On the other hand, $v_{p}((2x^3+y^2+y)(4x^3-y))=v_{p}(2x^3+y^2+y)+v_{p}(4x^3-y)$, but $v_{p}(2x^3+y^2+y)=\min\{v_{p}(2x^3), v_{p}(y^2), v_{p}(y)\}=3\alpha$ or $\beta$ if $3\alpha\le \beta$ or if $3\alpha>\beta$, respectively. Also $v_{p}(4x^3-y)=\min\{v_{p}(4x^3), v_{p}(y)\}=3\alpha$ or $\beta$ if $3\alpha\le \beta$ or if $3\alpha>\beta$, respectively. In summary, we deduce that
$$v_{p}((2x^3+y^2+y)(4x^3-y))=
\begin{cases}
6\alpha &\text{if } 3\alpha\le \beta \\
2\beta &\text{if } 3\alpha>\beta
\end{cases}
$$
So we conclude that $6\alpha=3\alpha+2\beta$ or $2\beta=3\alpha+2\beta$. In the first case we get $\beta\le 0$, and in the second case we get $\alpha=0$, contradiction in both cases. Now, Let's suppose $p=2$. In this case we get $v_{p}(4x^3y^2)=3\alpha+2\beta+2$, and after an analogous reasoning we deduce that
$$v_{p}((2x^3+y^2+y)(4x^3-y))=
\begin{cases}
6\alpha+3 &\text{if } 3\alpha+1< \beta \\
3\alpha+\beta+1 &\text{if }\, 3\alpha+1=\beta \\
2\beta &\text{if } 3\alpha+1>\beta
\end{cases}
$$
So we have either $6\alpha+3=3\alpha+2\beta+2$ or $3\alpha+\beta+1=3\alpha+2\beta+2$ or $2\beta=3\alpha+2\beta+2$. In any case we arrive to a contradiction. In conclusion such $p$ doesn't exists and therefore $\gcd(x,y)=1$. Using this and the fact that $y\mid 8x^6$ we get that $y\mid 8$. Therefore, the possible values for $y$ are $\{\pm1, \pm2, \pm4, \pm8\}$.

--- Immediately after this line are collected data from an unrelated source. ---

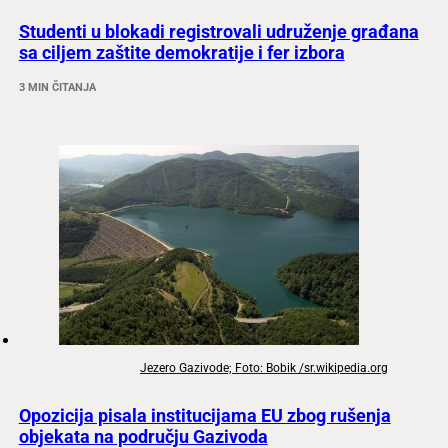
Studenti u blokadi registrovali udruženje građana
sa ciljem zaštite demokratije i fer izbora
3 MIN ČITANJA
Jezero Gazivode; Foto: Bobik /sr.wikipedia.org
Opozicija pisala institucijama EU zbog rušenja
objekata na području Gazivoda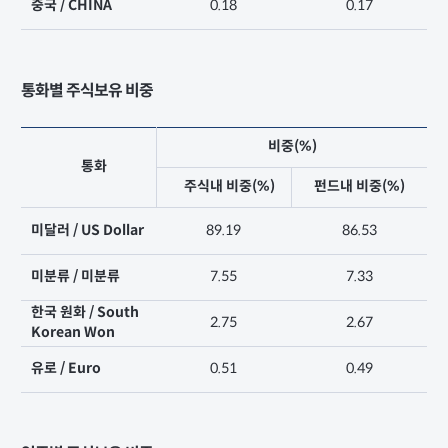
중국 / CHINA
0.18
0.17
통화별 주식보유 비중
비중(%)
통화
주식내 비중(%)
펀드내 비중(%)
미달러 / US Dollar
89.19
86.53
미분류 / 미분류
7.55
7.33
한국 원화 / South
2.75
2.67
Korean Won
유로 / Euro
0.51
0.49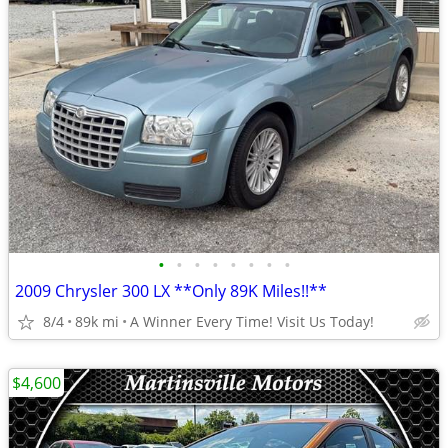
•
•
•
•
•
•
•
•
2009 Chrysler 300 LX **Only 89K Miles!!**
8/4
89k mi
A Winner Every Time! Visit Us Today!
$4,600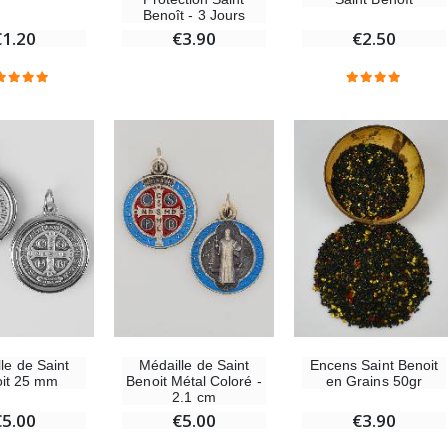
Benoît - 3 Jours
€2.50
€1.20
€3.90
-10%
Médaille Miraculeuse Or 9 Carats - 10 mm
Bougie de Neuvaine Contre le Mal - Saint Michel
€130.00
€4.95
€5.50
-25%
Médaille Miraculeuse Rose - 19mm
Lot de 20 Bougies de Neuvaine Blanches
€2.50
€58.50
€78.00
Chapelet de Lourdes en Bois
Huile d'Onction
€5.00
€9.90
le de Saint
Médaille de Saint
Encens Saint Benoit
it 25 mm
Benoit Métal Coloré -
en Grains 50gr
2.1 cm
€5.00
€5.00
€3.90
Croix Enfant en Bois Eglise Papillons et Arc-en-ciel 15 cm
Bougie Neuvaine pour une Guérison - 17.5cm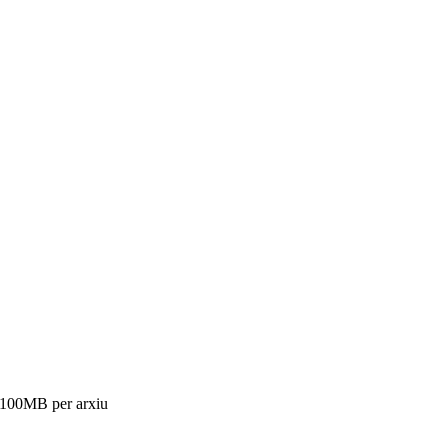
m 100MB per arxiu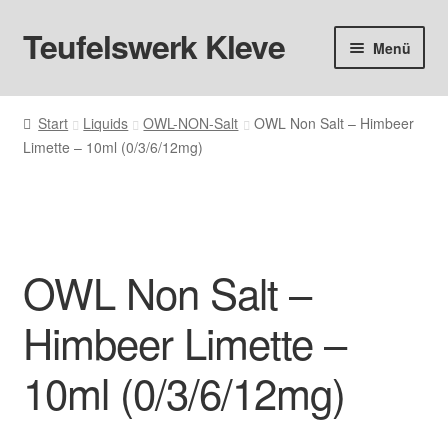
Teufelswerk Kleve
Zur
Zum
Menü
Navigation
Inhalt
springen
springen
Startseite
Start
Liquids
OWL-NON-Salt
OWL Non Salt – Himbeer
Limette – 10ml (0/3/6/12mg)
Hardware
Pods
Liquids
OWL Non Salt –
Big Puff
Himbeer Limette –
Aromen
10ml (0/3/6/12mg)
Basen & Nikotin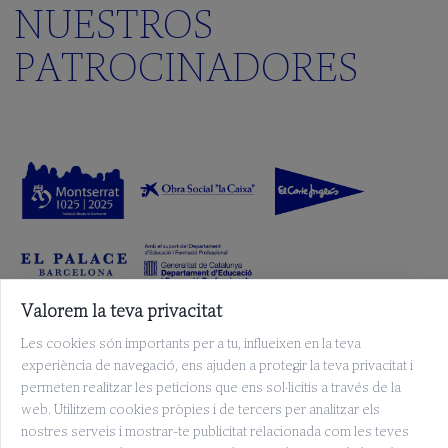
NUESTROS
PATROCINADORES
Valorem la teva privacitat
Les cookies són importants per a tu, influeixen en la teva
experiència de navegació, ens ajuden a protegir la teva privacitat i
permeten realitzar les peticions que ens sol·licitis a través de la
web. Utilitzem cookies pròpies i de tercers per analitzar els
nostres serveis i mostrar-te publicitat relacionada com les teves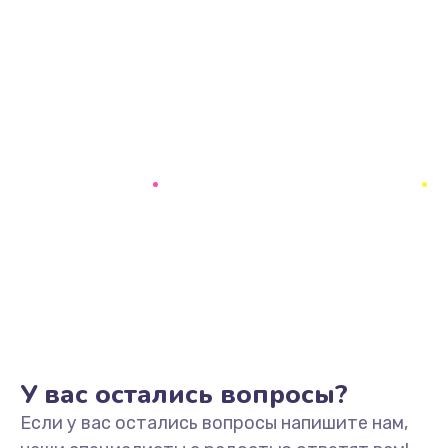
У вас остались вопросы?
Если у вас остались вопросы напишите нам,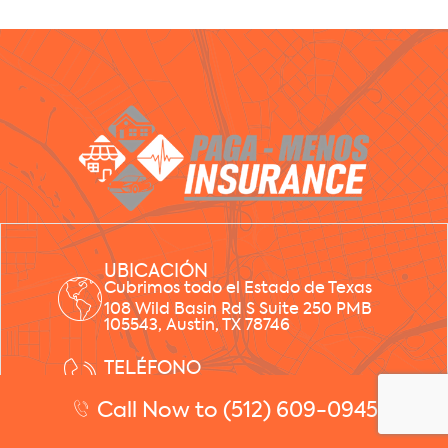
UBICACIÓN
Cubrimos todo el Estado de Texas
108 Wild Basin Rd S Suite 250 PMB
105543, Austin, TX 78746
TELÉFONO
(512) 609-0945
Call Now to (512) 609-0945
EMAIL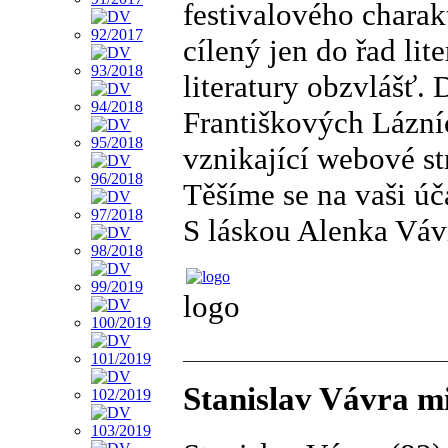
festivalového charakt
cílený jen do řad lit
literatury obzvlášť.
Františkových Lázníc
vznikající webové st
Těšíme se na vaši úč
S láskou Alenka Váv
logo
Stanislav Vávra mi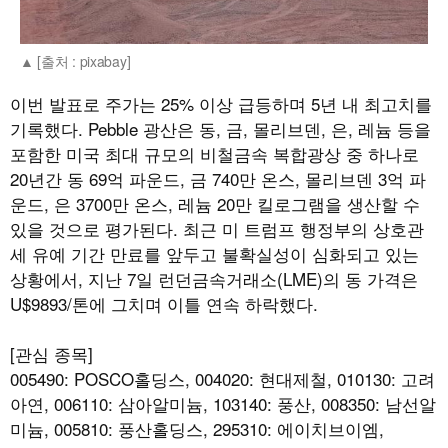
[출처 : pixabay]
이번 발표로 주가는 25% 이상 급등하며 5년 내 최고치를
기록했다. Pebble 광산은 동, 금, 몰리브덴, 은, 레늄 등을
포함한 미국 최대 규모의 비철금속 복합광상 중 하나로
20년간 동 69억 파운드, 금 740만 온스, 몰리브덴 3억 파
운드, 은 3700만 온스, 레늄 20만 킬로그램을 생산할 수
있을 것으로 평가된다. 최근 미 트럼프 행정부의 상호관
세 유예 기간 만료를 앞두고 불확실성이 심화되고 있는
상황에서, 지난 7일 런던금속거래소(LME)의 동 가격은
U$9893/톤에 그치며 이틀 연속 하락했다.
[관심 종목]
005490: POSCO홀딩스, 004020: 현대제철, 010130: 고려
아연, 006110: 삼아알미늄, 103140: 풍산, 008350: 남선알
미늄, 005810: 풍산홀딩스, 295310: 에이치브이엠,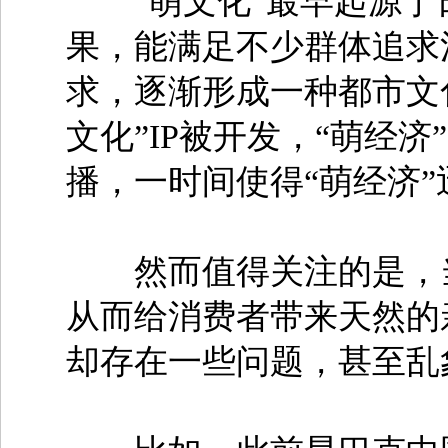
“萌文化”最早起源于
果，能满足不少群体追求
求，逐渐形成一种都市文
文化”IP被开发，“萌经
播，一时间使得“萌经济
然而值得关注的是，当
从而给消费者带来天然的
却存在一些问题，甚至乱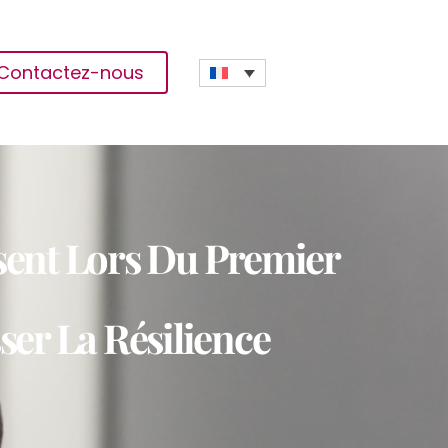
Contactez-nous
ssent Lors Du Premier
er La Résilience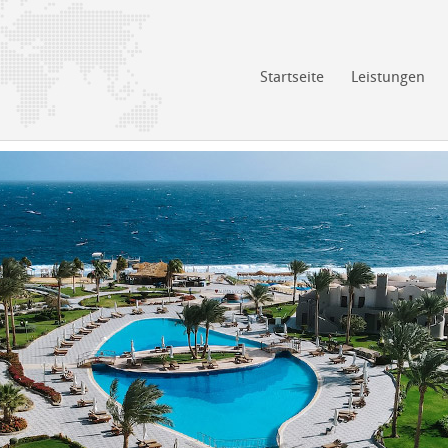
Startseite
Leistungen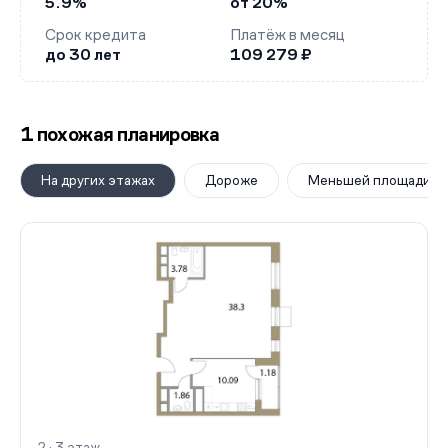
5.9%
от 20%
Срок кредита
Платёж в месяц
до 30 лет
109 279 ₽
1 похожая планировка
На других этажах
Дороже
Меньшей площади
2 · 3 этаж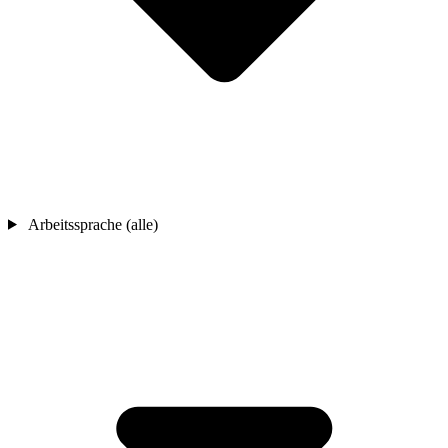
Arbeitssprache (alle)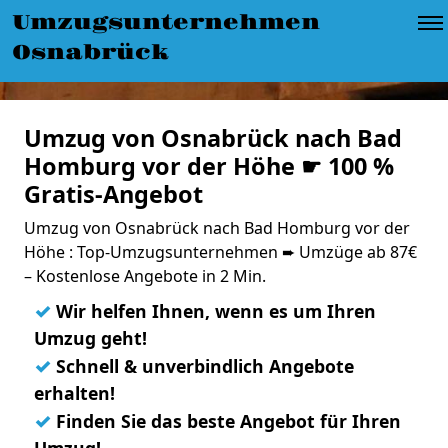
Umzugsunternehmen
Osnabrück
Umzug von Osnabrück nach Bad
Homburg vor der Höhe ☛ 100 %
Gratis-Angebot
Umzug von Osnabrück nach Bad Homburg vor der
Höhe : Top-Umzugsunternehmen ➨ Umzüge ab 87€
– Kostenlose Angebote in 2 Min.
✓
Wir helfen Ihnen, wenn es um Ihren
Umzug geht!
✓
Schnell & unverbindlich Angebote
erhalten!
✓
Finden Sie das beste Angebot für Ihren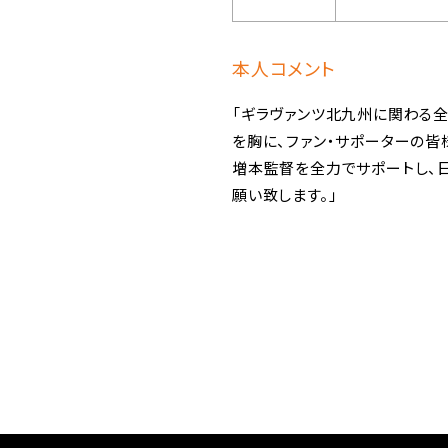
本人コメント
「ギラヴァンツ北九州に関わる
を胸に、ファン・サポーターの皆
増本監督を全力でサポートし、日
願い致します。」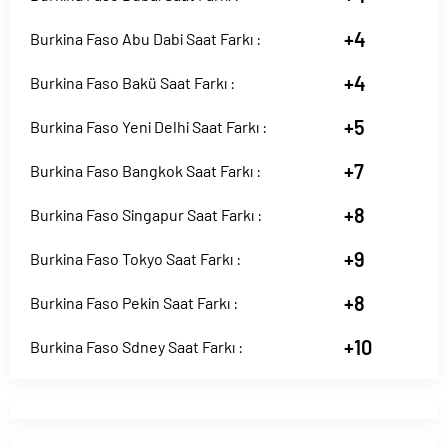
+4
Burkina Faso Abu Dabi Saat Farkı :
+4
Burkina Faso Bakü Saat Farkı :
+5
Burkina Faso Yeni Delhi Saat Farkı :
+7
Burkina Faso Bangkok Saat Farkı :
+8
Burkina Faso Singapur Saat Farkı :
+9
Burkina Faso Tokyo Saat Farkı :
+8
Burkina Faso Pekin Saat Farkı :
+10
Burkina Faso Sdney Saat Farkı :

A routine check using the possible values of $y$ gives us solutions only for $y=-1$ and $y=2$. In the first case we get $x=0$, and in the second case we get $x=1$. Hence, all the integer solutions for the equation are: $$(x,y)=(0,0), (0,-1), (1,2).$$